> _Goal_
Count the lines in the material that contain the string "average", matching case exactly, and reply with the number alone.

=== Excerpted data ===

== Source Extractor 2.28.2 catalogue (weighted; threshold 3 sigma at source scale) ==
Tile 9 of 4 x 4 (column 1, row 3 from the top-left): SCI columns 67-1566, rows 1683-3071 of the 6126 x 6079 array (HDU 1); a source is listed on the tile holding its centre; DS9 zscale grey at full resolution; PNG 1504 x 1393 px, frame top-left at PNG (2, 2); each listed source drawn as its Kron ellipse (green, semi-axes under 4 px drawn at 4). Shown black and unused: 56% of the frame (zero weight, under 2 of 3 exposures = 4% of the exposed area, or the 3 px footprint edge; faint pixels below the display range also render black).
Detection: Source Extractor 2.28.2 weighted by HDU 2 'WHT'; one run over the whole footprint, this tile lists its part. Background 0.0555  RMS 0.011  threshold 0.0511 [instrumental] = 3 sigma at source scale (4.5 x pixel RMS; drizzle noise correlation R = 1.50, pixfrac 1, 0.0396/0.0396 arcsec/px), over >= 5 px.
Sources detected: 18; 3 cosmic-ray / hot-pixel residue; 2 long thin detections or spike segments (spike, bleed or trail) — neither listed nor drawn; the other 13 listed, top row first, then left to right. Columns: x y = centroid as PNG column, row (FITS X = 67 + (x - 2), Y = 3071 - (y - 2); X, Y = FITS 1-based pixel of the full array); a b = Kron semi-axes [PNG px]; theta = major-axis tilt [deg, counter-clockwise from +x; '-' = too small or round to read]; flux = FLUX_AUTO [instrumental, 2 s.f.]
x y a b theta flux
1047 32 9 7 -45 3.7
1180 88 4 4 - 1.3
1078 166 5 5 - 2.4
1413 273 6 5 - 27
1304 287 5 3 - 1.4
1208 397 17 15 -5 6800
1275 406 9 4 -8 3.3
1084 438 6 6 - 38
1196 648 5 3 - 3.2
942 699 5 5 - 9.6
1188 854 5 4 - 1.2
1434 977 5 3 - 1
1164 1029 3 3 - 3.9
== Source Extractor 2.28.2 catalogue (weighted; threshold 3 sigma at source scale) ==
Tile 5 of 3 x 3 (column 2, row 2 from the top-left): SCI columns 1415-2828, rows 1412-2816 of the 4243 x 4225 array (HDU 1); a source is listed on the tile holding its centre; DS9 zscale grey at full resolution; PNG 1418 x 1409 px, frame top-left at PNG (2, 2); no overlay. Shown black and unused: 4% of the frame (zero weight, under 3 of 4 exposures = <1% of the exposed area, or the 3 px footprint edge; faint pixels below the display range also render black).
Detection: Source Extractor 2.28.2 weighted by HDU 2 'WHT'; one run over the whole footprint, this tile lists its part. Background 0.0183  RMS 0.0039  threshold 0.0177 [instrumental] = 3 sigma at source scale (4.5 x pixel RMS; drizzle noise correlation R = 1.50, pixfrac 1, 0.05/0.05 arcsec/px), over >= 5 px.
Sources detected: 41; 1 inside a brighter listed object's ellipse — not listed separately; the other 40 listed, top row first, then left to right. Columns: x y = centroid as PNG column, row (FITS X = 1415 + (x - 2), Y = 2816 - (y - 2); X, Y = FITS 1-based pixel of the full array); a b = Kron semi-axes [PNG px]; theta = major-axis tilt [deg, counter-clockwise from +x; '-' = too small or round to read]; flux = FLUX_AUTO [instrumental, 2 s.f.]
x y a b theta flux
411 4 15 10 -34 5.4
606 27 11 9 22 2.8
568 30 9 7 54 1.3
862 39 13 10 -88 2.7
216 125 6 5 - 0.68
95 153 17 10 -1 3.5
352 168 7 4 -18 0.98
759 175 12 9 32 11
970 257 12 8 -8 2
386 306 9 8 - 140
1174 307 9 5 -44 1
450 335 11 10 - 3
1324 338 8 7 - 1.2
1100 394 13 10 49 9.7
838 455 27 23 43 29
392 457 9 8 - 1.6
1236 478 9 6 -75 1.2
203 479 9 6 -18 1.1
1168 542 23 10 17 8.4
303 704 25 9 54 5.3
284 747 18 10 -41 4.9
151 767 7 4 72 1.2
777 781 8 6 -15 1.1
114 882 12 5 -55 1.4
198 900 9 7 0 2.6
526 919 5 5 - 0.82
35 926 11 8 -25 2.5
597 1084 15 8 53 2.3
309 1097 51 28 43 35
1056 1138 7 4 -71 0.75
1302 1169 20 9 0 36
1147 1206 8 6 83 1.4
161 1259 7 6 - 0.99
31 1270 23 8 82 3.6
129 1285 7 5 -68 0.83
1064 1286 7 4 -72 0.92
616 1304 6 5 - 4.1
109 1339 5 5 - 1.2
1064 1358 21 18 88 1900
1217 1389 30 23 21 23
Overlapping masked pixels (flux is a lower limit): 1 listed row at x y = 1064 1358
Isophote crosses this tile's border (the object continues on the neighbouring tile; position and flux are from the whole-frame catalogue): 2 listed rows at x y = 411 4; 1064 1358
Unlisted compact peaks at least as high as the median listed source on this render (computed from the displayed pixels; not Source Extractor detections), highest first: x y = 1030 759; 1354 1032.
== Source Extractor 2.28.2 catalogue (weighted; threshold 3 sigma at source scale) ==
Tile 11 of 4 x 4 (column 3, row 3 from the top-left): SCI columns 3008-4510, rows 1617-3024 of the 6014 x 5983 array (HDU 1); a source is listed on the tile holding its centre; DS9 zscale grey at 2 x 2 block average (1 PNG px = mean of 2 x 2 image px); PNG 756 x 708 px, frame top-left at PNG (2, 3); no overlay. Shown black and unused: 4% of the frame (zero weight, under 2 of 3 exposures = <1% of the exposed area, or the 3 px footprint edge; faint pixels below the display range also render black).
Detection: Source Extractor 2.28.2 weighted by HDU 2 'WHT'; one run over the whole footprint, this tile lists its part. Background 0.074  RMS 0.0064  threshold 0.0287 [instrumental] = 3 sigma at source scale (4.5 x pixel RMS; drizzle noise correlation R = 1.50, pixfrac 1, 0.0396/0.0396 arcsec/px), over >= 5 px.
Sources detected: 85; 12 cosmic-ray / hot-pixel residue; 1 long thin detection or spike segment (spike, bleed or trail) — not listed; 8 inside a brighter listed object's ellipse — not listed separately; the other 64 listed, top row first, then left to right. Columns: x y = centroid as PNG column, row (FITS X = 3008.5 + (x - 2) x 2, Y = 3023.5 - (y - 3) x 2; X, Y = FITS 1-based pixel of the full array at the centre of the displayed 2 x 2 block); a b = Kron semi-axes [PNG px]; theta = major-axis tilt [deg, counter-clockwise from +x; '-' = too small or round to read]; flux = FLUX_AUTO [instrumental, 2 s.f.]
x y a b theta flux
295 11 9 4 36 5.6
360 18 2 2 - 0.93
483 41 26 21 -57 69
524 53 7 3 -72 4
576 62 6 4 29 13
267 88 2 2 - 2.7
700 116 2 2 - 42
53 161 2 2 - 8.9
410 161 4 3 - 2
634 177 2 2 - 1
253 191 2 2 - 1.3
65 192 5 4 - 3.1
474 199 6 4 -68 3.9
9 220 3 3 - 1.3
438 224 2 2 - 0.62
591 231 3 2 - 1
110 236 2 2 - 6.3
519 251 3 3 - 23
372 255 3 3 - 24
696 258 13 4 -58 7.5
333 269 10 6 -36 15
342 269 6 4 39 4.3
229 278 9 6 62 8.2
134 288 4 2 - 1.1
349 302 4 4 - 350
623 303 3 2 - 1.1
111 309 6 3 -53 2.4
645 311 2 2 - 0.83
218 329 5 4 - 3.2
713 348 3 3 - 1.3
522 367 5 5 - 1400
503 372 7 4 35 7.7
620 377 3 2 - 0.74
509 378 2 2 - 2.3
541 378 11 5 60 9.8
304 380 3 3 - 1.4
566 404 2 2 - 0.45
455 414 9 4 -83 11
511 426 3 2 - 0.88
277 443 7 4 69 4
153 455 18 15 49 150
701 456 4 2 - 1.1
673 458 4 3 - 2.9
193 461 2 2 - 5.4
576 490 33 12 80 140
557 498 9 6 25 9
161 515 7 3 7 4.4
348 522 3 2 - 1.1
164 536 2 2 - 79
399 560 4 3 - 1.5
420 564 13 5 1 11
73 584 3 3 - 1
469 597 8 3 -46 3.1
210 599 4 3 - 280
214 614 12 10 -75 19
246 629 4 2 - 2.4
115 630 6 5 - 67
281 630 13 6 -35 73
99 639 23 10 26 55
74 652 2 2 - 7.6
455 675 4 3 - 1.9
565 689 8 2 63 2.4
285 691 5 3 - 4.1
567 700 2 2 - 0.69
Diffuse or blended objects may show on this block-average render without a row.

===

> _Solution to this task_
2